The NYU Creative Writing Program's Award-Winning Literary Journal

Teodozia Zarivna, trans. Thornton

Issue 54
Fall 2025

Teodozia Zarivna

Two poems translated from the Ukrainian by Leora Thornton

Post-War Language

A one-legged man walks with crutches.
One footprint and many dots follow him
as in an endless continuation
of the present day.
And, in his footsteps, he drags his past,
black as night,
and from which he will not be saved
by antidepressants
or by rehabilitation centers,
or even by women.
Because now—there are no women,
they all disappeared
as if they loved his leg
but not him—a handsome man, a polyglot.
He is silent now.
He has buried all his languages
where he buried his friends.
What are those languages to him?
None of them can describe
even one battle
that lasts even one night.
That lasts . . .

A Bird Above the Road Home

Behind a planet of dust or an eternal realm of swamp,
there the Empyreans lie tied up with a thick wire.
Days and dates have faded, blurred by pluperfect
as if acetone and alcohol mixed for an effect.
A bird is kneading with wings the acres of viscous sky;
her golden eye pupil will reflect everything randomly.
She will compile greenery and water, slip over stones and shiny roofs,
and cry over the wheat fields, leaving a shadow on a highway.
What does she see from up there?

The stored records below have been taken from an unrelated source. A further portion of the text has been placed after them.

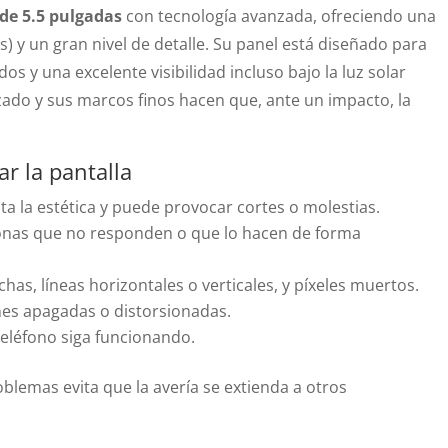
 de 5.5 pulgadas
con tecnología avanzada, ofreciendo una
s) y un gran nivel de detalle. Su panel está diseñado para
s y una excelente visibilidad incluso bajo la luz solar
izado y sus marcos finos hacen que, ante un impacto, la
r la pantalla
cta la estética y puede provocar cortes o molestias.
zonas que no responden o que lo hacen de forma
as, líneas horizontales o verticales, y píxeles muertos.
nes apagadas o distorsionadas.
teléfono siga funcionando.
blemas evita que la avería se extienda a otros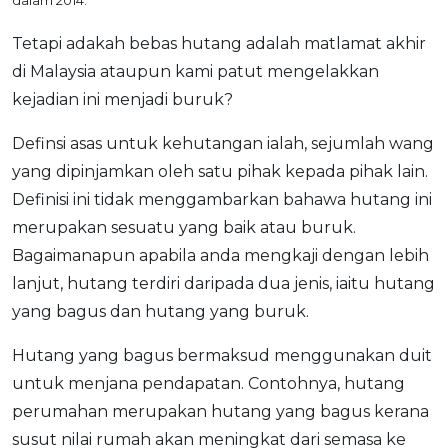
dalam 2014.
Tetapi adakah bebas hutang adalah matlamat akhir
di Malaysia ataupun kami patut mengelakkan
kejadian ini menjadi buruk?
Definsi asas untuk kehutangan ialah, sejumlah wang
yang dipinjamkan oleh satu pihak kepada pihak lain.
Definisi ini tidak menggambarkan bahawa hutang ini
merupakan sesuatu yang baik atau buruk.
Bagaimanapun apabila anda mengkaji dengan lebih
lanjut, hutang terdiri daripada dua jenis, iaitu hutang
yang bagus dan hutang yang buruk.
Hutang yang bagus bermaksud menggunakan duit
untuk menjana pendapatan. Contohnya, hutang
perumahan merupakan hutang yang bagus kerana
susut nilai rumah akan meningkat dari semasa ke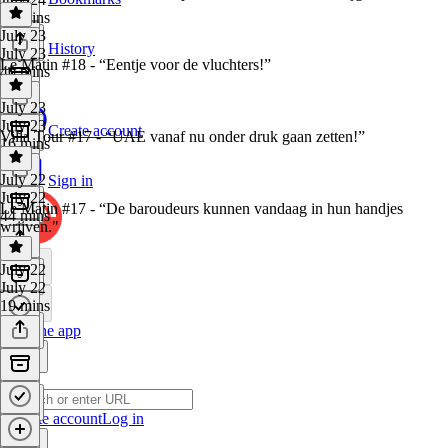
21 mins
July 23
History
July 23
Le Matin #18 - “Eentje voor de vluchters!”
40 mins
July 23
July 23
Create account
Villa Tour #17 - “UAE vanaf nu onder druk gaan zetten!”
16 mins
July 22
Sign in
July 22
Le Matin #17 - “De baroudeurs kunnen vandaag in hun handjes
44 mins
wrijven."
July 22
July 22
19 mins
Get the app
Create account
Log in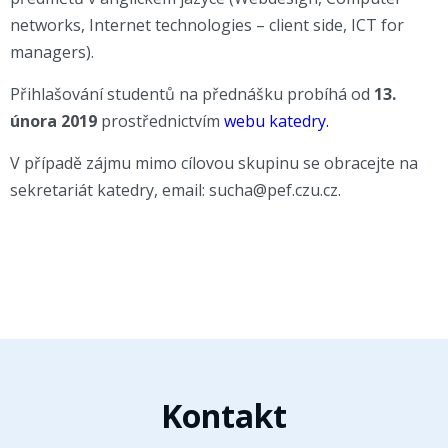
networks, Internet technologies – client side, ICT for
managers).
Přihlašování studentů na přednášku probíhá od
13.
února 2019
prostřednictvím
webu katedry.
V případě zájmu mimo cílovou skupinu se obracejte na
sekretariát katedry, email: sucha@pef.czu.cz.
Kontakt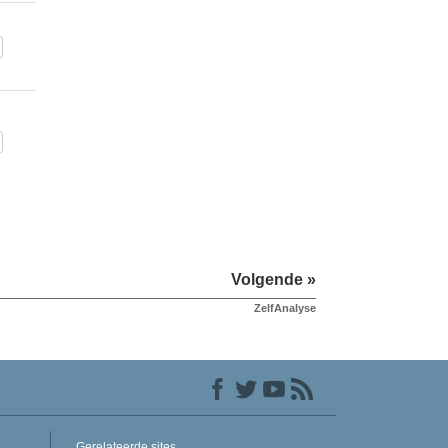
Volgende »
ZelfAnalyse
Gerelateerde sites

What does she report to the expanses of air
through her hoarse and torn sound, narrow and sick throat?
Some people in Nirvana? a smoldering campfire?
a hungry grimace of a fox? the shadow of a motionless body?
rags fluttering somewhere? a voice calling for punishment?
the eyes of a betrayer, framed in glasses?
The wind patches up the sky with the wine-colored clouds.
Plastic, which slowly turns into the smoke of the motherland,
spreads above canola blossoms as if it is a never-ending whip
with which a new landlord plays with peasants.
The bird will roll out the sun; it will be welcomed as a guest.
Changing the light in the frame, she is changing the whole picture:
she focuses on the outline, on the live and perishable flesh,
and on that which might lightly swing in the ghastly light of X-rays
or night vision optics—everything that frightens and breathes,
and might not love her but will never abandon her.
She will look over her lands, a landlord of the hundredth generation:
the gardens are boiling, foaming in yellowish blossoms.
The wind is bringing speech—Romani, Turkish, Yiddish?—
and tears, heavy as oil tar. If you do not cry them out—you will not travel.


Teodozia Zarivna is a Ukrainian poet and novelist. She lives in Kyiv, and is the editor of the magazine, Kyiv.

Leora Thornton is a writer and filmmaker. She lives in Vancouver, Canada.